**Work instructions**
Restate word for word the lines of the entries below, starting with the line that holds "u v d — depth at each pixel (m)." and ending with the line that holds "1034 948 2.75", and no others.

**Provided material**
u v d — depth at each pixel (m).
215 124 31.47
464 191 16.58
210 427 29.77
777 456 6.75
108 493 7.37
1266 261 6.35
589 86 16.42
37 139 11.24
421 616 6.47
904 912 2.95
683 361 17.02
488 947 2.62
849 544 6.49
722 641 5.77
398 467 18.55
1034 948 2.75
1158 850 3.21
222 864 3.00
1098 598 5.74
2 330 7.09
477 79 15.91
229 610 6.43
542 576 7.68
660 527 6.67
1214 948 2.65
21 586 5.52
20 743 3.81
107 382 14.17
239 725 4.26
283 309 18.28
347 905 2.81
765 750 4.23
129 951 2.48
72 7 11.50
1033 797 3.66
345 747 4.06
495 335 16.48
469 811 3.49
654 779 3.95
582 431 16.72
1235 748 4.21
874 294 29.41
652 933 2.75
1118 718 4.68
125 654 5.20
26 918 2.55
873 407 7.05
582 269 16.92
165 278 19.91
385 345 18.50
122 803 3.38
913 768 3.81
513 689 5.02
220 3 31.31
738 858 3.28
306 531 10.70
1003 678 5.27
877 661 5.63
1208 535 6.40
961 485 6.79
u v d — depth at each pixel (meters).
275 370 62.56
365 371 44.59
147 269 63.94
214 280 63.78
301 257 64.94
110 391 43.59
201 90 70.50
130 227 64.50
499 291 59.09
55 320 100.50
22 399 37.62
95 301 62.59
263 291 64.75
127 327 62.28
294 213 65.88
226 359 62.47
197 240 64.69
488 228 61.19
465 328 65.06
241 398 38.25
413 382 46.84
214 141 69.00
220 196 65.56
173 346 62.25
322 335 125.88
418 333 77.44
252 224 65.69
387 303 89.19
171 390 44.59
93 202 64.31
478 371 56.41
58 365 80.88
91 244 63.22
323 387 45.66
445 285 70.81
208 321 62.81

---

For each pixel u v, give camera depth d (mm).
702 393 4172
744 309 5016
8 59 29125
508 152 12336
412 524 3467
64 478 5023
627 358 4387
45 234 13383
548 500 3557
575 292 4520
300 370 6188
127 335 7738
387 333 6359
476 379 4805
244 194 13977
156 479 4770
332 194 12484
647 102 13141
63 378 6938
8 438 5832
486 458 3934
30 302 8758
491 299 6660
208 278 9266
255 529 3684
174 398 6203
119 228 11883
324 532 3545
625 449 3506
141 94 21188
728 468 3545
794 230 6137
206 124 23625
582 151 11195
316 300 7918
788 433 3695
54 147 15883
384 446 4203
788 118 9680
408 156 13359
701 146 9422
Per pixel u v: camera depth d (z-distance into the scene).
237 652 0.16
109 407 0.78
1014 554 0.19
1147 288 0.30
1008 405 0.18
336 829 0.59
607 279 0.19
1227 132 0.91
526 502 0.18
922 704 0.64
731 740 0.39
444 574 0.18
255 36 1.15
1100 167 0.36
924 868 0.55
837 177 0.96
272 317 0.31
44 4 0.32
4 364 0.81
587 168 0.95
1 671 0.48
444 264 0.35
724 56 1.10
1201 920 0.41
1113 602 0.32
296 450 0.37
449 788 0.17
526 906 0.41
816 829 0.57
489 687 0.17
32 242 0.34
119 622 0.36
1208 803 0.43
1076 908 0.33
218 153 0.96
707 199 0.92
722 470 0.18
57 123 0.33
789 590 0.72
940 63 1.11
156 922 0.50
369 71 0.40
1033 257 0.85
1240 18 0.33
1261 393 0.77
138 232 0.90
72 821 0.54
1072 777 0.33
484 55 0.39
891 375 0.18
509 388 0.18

==

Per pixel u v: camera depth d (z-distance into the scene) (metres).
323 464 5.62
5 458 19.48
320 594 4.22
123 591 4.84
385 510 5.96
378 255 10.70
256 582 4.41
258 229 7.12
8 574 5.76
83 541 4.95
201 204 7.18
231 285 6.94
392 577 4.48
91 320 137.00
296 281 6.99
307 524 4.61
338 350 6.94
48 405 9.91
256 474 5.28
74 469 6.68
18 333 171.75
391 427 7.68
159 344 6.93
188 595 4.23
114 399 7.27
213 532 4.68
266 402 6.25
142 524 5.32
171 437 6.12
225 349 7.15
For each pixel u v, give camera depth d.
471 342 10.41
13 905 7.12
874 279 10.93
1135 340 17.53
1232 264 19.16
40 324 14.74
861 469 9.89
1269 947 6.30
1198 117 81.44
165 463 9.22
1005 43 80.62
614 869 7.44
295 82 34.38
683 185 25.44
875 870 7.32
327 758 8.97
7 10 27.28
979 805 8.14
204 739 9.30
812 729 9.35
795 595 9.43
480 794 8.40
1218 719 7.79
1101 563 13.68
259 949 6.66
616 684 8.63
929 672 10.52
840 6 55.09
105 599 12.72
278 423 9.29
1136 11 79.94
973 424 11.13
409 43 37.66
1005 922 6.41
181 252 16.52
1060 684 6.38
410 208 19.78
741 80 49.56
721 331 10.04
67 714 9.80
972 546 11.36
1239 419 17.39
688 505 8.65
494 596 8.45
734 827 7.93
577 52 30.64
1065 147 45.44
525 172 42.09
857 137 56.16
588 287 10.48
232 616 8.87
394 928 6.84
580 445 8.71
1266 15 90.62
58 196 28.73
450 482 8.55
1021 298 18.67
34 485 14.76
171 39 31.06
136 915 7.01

**Your response**
u v d — depth at each pixel (m).
215 124 31.47
464 191 16.58
210 427 29.77
777 456 6.75
108 493 7.37
1266 261 6.35
589 86 16.42
37 139 11.24
421 616 6.47
904 912 2.95
683 361 17.02
488 947 2.62
849 544 6.49
722 641 5.77
398 467 18.55
1034 948 2.75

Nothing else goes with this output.